まさに今、由真と親しげに会話を交わしているその男の横顔は、確かに少し自分に似ているように思えた。
由真との身長のバランスから考えると、その男は和也よりも10センチ近く長身なのがわかる。
それだけのことで、自分が男として敗北してしまったような気がして、卑屈な怒りが込み上げてきた。
「あいつか……松山とかいうヤツは……」
いくら先輩だからといって、こんな時間まで若い娘を連れまわすなんて非常識だと一言言ってやらなければ気がすまない。
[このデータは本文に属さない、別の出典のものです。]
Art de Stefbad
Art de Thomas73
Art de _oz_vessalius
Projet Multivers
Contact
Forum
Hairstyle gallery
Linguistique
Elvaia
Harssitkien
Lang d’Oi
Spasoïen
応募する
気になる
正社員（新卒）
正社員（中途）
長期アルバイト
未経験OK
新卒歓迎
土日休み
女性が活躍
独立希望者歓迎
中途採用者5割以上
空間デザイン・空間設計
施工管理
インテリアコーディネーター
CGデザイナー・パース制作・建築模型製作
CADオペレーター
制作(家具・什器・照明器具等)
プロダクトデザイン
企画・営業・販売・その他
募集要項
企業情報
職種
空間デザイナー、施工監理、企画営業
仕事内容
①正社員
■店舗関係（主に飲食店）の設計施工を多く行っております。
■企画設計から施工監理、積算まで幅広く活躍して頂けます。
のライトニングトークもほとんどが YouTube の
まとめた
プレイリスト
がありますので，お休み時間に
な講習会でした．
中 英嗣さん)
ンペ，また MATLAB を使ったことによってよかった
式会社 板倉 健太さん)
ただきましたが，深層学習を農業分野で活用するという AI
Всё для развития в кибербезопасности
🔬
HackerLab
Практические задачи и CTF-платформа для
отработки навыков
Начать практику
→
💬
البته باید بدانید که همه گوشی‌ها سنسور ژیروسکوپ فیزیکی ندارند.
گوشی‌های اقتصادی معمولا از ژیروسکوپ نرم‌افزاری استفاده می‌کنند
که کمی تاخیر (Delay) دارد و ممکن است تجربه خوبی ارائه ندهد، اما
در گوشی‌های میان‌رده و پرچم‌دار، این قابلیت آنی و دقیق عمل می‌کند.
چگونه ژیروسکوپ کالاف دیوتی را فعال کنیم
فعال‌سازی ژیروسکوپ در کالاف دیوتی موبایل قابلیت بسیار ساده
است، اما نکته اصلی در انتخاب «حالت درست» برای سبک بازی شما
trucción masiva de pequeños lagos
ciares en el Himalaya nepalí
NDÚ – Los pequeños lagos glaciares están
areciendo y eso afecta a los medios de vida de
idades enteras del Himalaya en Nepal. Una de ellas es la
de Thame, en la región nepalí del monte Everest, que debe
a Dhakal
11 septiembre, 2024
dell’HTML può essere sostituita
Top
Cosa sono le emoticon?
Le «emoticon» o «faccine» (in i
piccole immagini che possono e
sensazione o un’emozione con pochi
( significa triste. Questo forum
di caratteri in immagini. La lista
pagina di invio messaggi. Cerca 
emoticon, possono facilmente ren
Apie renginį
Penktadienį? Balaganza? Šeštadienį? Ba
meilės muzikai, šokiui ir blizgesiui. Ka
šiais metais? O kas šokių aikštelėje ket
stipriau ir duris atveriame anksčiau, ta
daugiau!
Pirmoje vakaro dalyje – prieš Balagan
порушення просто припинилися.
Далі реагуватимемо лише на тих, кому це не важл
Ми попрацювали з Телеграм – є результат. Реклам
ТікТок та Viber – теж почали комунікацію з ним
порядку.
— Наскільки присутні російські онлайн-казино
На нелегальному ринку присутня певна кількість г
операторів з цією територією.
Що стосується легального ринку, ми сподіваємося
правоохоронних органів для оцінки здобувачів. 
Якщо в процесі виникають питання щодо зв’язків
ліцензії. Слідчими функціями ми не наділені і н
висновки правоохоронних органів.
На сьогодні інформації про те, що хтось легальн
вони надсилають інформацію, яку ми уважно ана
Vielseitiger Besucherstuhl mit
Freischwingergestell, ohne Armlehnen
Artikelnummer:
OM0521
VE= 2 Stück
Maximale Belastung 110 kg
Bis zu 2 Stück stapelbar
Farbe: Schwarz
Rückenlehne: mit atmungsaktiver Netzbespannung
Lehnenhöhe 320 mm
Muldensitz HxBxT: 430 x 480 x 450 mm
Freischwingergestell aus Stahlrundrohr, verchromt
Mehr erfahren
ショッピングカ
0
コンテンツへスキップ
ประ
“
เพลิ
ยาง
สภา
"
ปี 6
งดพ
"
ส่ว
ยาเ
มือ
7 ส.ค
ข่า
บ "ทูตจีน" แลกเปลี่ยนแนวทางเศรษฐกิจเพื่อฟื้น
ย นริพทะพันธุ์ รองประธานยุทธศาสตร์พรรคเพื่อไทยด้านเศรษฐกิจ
そう思って玄関に向かおうとした時、その男が由真の身体を強く引き寄せるのが見えた。
「……何……?」
由真は一瞬困惑したような表情を見せたが、男に抱きしめられながら耳元で何か囁かれると、観念したように瞼を閉じた。
「…………由真」
スローモーションのように、ゆっくりと由真の顔を撫でる男の指先。
そして―――
二人の唇がぴったりと重なった。
何度も愛しあった女にするような馴れ馴れしいキス―――。
余裕たっぷりの雰囲気から、男が相当女の扱いに慣れているのがわかる。
頭を殴られたようなショックと、猛烈な不快感が和也に襲い掛かった。
『――お前……妹に何やってんだよ――――』
頭が割れるようにガンガン痛い。
目の前の光景に強烈な胸苦しさを感じながらも、何故か目をそらすことが出来ずに、和也は荒い息を吐きながら、重なり合う二人をじっと睨みつけていた。